Virtual machines are installed on a single physical server. VM images are not light-weight, because they contain the entire operating system of choice. In contrast, the hardware underlying a Kubernetes cluster is not a single physical or virtual server. It’s just a single computational resource (CPU, RAM, I/O) that represents a subset of the entire hardware platform (for instance Azure). The container host or kernel is the intermediary layer that talks from the containers to the hardware. I would say: it’s not the OS, but a set of cross-machine OS services. The OS dependencies, which are part of the container image itself, are for the Docker container or container engine.
Another valuable angle, is to look at containers from an infrastructure viewpoint or a development standpoint.

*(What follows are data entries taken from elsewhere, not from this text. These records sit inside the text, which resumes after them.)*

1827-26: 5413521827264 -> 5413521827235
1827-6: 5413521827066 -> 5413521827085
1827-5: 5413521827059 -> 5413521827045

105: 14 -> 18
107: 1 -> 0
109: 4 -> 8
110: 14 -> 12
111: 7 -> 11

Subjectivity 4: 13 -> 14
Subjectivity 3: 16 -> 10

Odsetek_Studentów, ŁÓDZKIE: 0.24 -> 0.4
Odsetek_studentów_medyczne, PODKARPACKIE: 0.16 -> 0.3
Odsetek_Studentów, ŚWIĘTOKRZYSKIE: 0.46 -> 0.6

So, what are the container benefits. Containers are an excellent choice when developing software based on microservice architectures. The decoupled design of microservices makes a perfect combination with the atomicity of containers. Containers make efficient use of hardware (small images) and provide isolation. Isolation means you can run multiple containers simultaneously on the same host without affecting each other. And last but not least, there’s the advantage of consistent deployments. No more “works on my machine, why doesn’t it work in production?”.

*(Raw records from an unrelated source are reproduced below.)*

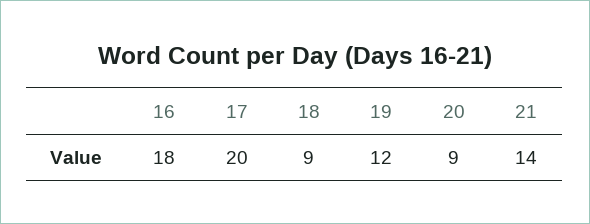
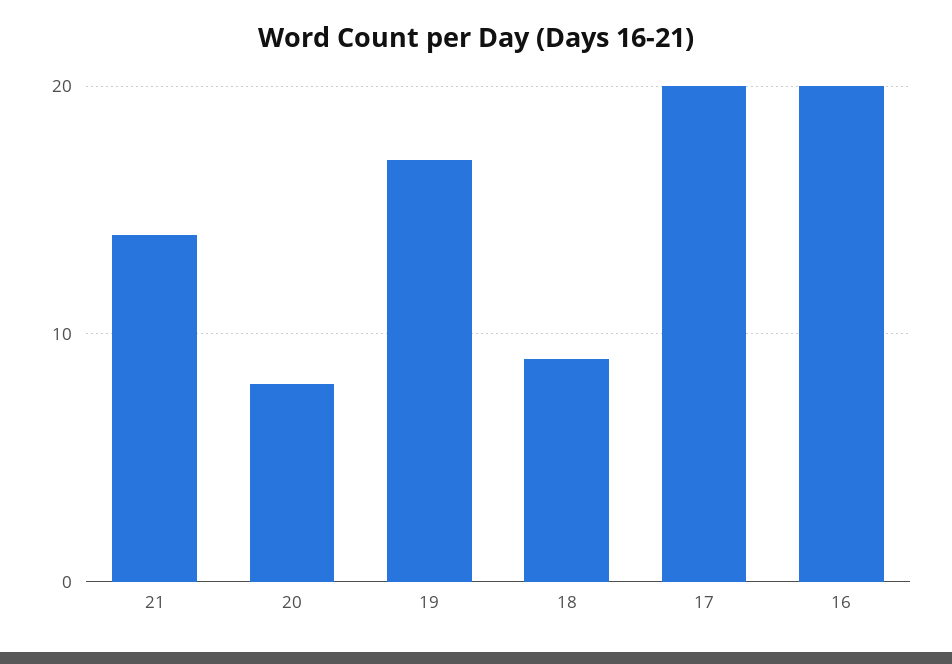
16: 18 -> 20
19: 12 -> 17
20: 9 -> 8

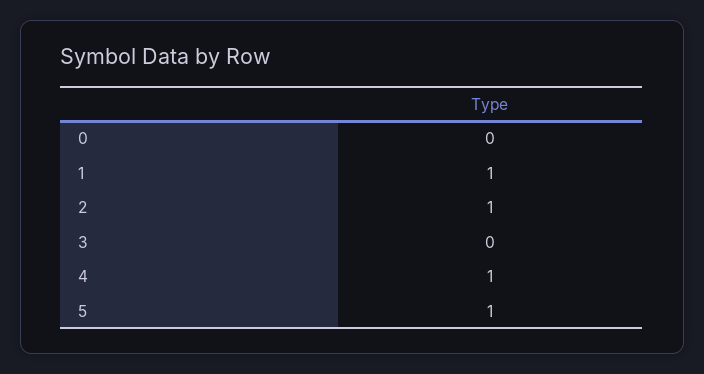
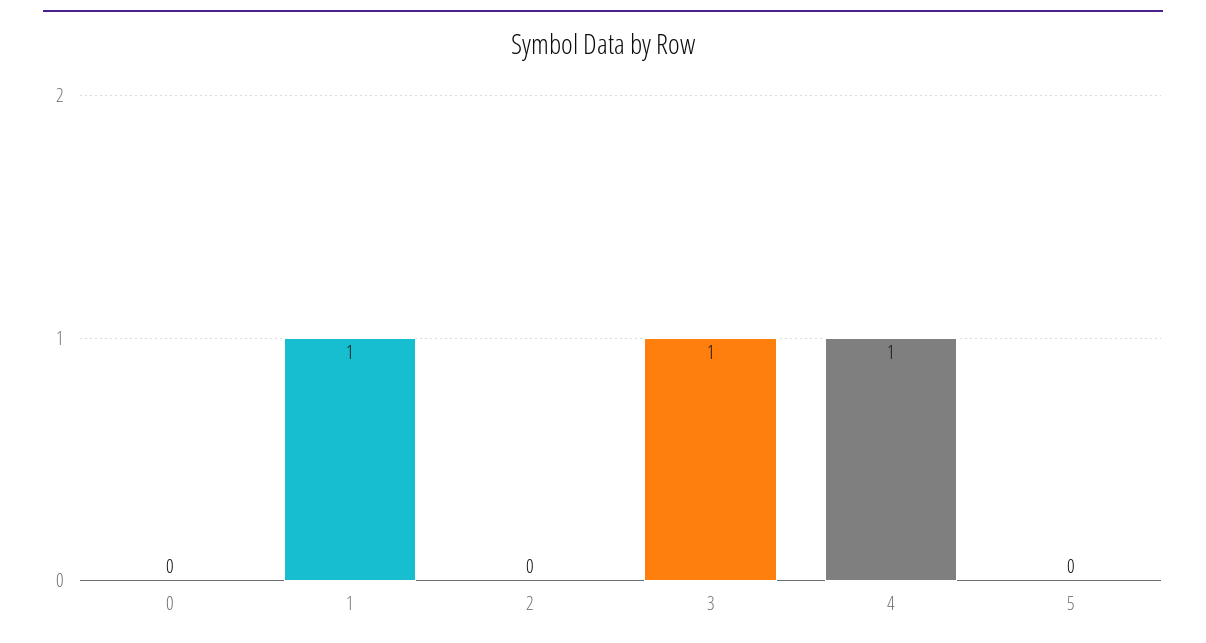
2: 1 -> 0
3: 0 -> 1
5: 1 -> 0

Now, let’s turn to Kubernetes. Kubernetes (K8s) is an open-source system for automating deployment, scaling and management of containerized applications (https://kubernetes.io). The picture below shows what a Kubernetes cluster looks like. Know that the control plane can also be referred to as the master node. The master node controls a cluster of worker nodes. In Production you can have multiple master nodes for high availability.
The head of the Kubernetes cluster is the control plane. The control plane takes care of distributing workload. It’s a load balancer. The worker nodes are the compute power of your cluster. A worker node could be a physical machine or a virtual machine. Note that compute and storage are completely separated. More on this later. The worker nodes run pods. A pod is a logical collection of one or more containers. Typically, a pod only contains one container, that runs one specific app or microservice. Pods, in turn, can be organized into namespaces. A namespace is a logical unit within your cluster which can have its own resource quota, permissions, etc.

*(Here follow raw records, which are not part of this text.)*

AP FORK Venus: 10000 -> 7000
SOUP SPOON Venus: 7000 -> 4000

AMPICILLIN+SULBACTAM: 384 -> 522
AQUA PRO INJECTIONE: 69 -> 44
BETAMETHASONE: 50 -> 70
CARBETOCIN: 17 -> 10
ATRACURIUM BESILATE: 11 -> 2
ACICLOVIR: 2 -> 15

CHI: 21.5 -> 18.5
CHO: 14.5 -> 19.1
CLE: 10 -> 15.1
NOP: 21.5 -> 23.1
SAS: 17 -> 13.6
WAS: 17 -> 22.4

A Kubernetes cluster runs its own internal network and can be exposed to the outside world using services. A services is basically an ip adress and TCP port. Pods may go up and down, but the service ip adress is static, ie you have a persistent service endpoint (ip address + DNS naming).
Let’s go one step deeper.
We can use command line tool kubectl or Helm to talk to the master node.
The master node is exposed via a REST API. The REST API can be used to post commands. These commands consist of YAML-based configuration files. The YAML files define the before and after state of the Kubernetes cluster. Kubernetes will use the scheduler to actually move from the current state to the desired state.
Kubernetes uses a high-available, distributed, and reliable key-value store called etcd. This key-value store stores the current state and the desired state of all objects within your cluster. Finally, Kubernetes uses controllers to track the state of objects in the cluster. Each controller runs in a non-terminating loop, watching nodes and containers and spinning those up again when needed.
Each worker node uses a so-called kubelet to register the worker node within the cluster. To enable communication with the master, the kubelet monitors work requests from the API server and executes those units of work. The kube-proxy makes sure each pod gets a unique ip address.
So why do I need Kubernetes as a developer? The advantages of Kubernetes relate to:
- Load Balancing pods using services.
- Network Traffic across containers in different pods and different nodes.
- Zero downtime deployment via rolling updates and rollbacks.
- Self-Healing by automatic restart or replacement of containers.
- Scalability. Responding to increased demand by deploying more container instances, and remove containers if demand is decreasing.
- Portability. See figure below.
- Management of shared storage.
Kubernetes is still quite complex. You can opt for a managed Kubernetes environment via Azure Kubernetes Service (AKS) to simplify the deployment and management of containerized apps. An alternative is the Red Hat Open Shift Container Platform (OCP), which can run both on premises or on Azure, AWS or Google Cloud Platform. OCP is better when it comes to portability.